Question

A block of mass $m$, lying on a smooth horizontal surface, is attached to a spring (of negligible mass) of spring constant $k$. The other end of the spring is fixed, as shown in the figure. The block is initially at rest in its equilibrium position.
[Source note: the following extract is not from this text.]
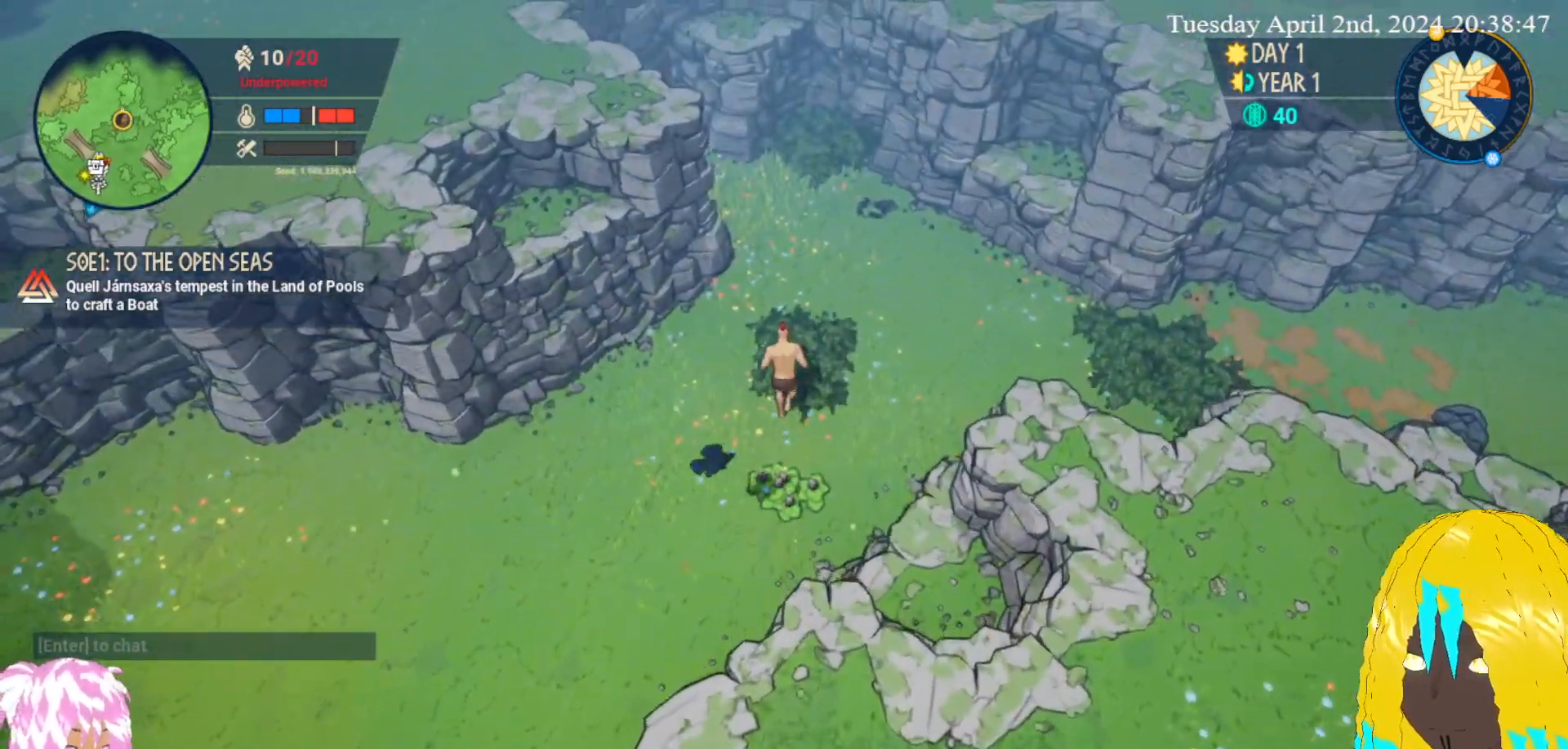
{"buttons": [], "left_stick": "down-left", "right_stick": "center", "events": [[133, "CROSS", "down"], [183, "left_stick", "left"], [250, "CROSS", "up"], [250, "left_stick", "down-left"]]}
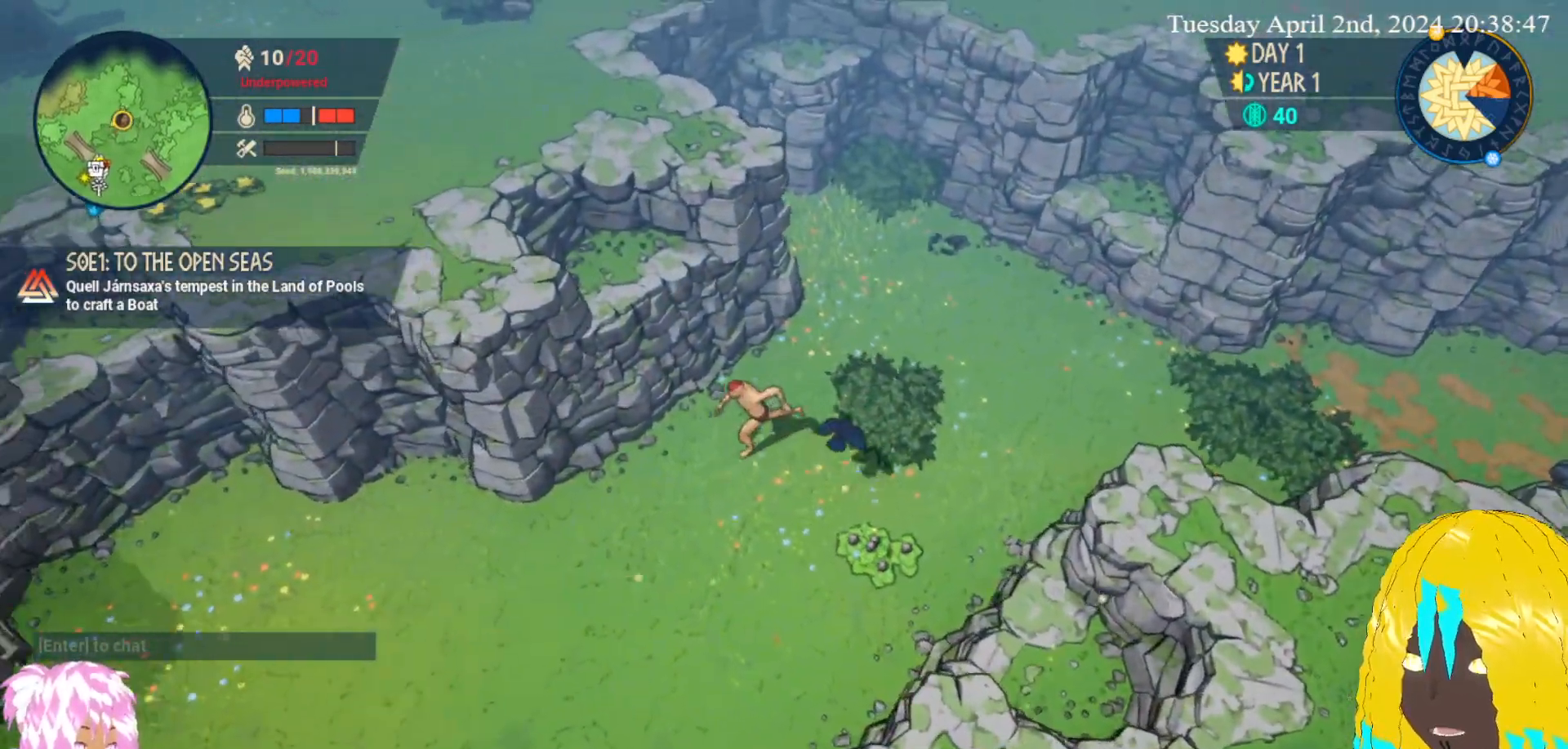
{"buttons": [], "left_stick": "up-right", "right_stick": "center", "events": [[200, "left_stick", "up-left"], [317, "left_stick", "up-right"]]}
If now the block is pulled with a constant force $F$, the maximum speed of the block is

• A. $\frac{F}{\sqrt{mK}}$
  
• B. $\frac{2F}{\sqrt{mK}}$
• C. $\frac{\pi F}{\sqrt{mK}}$
• D. $\frac{F}{\pi \sqrt{mK}}$

Answer 1

The correct option is A $\frac{F}{\sqrt{mK}}$




Maximum speed is at mean position (equilibrium).
Let the extension in the spring is $x$.
So, the force acting on the block is
$F=Kx$
$x=\frac{F}{K}$
From work energy theorem
$W_F+W_{sp}=\Delta KE$

$F\left(x\right)-\frac{1}{2}K{x}^2=\frac{1}{2}m{v}^2=0$

$F\left(\frac{F}{K}\right)-\frac{1}{2}K{\left(\frac{F}{K}\right)}^2=\frac{1}{2}m{v}^2$

$v_{max}=\frac{F}{\sqrt{mK}}$

Final Answer: (c)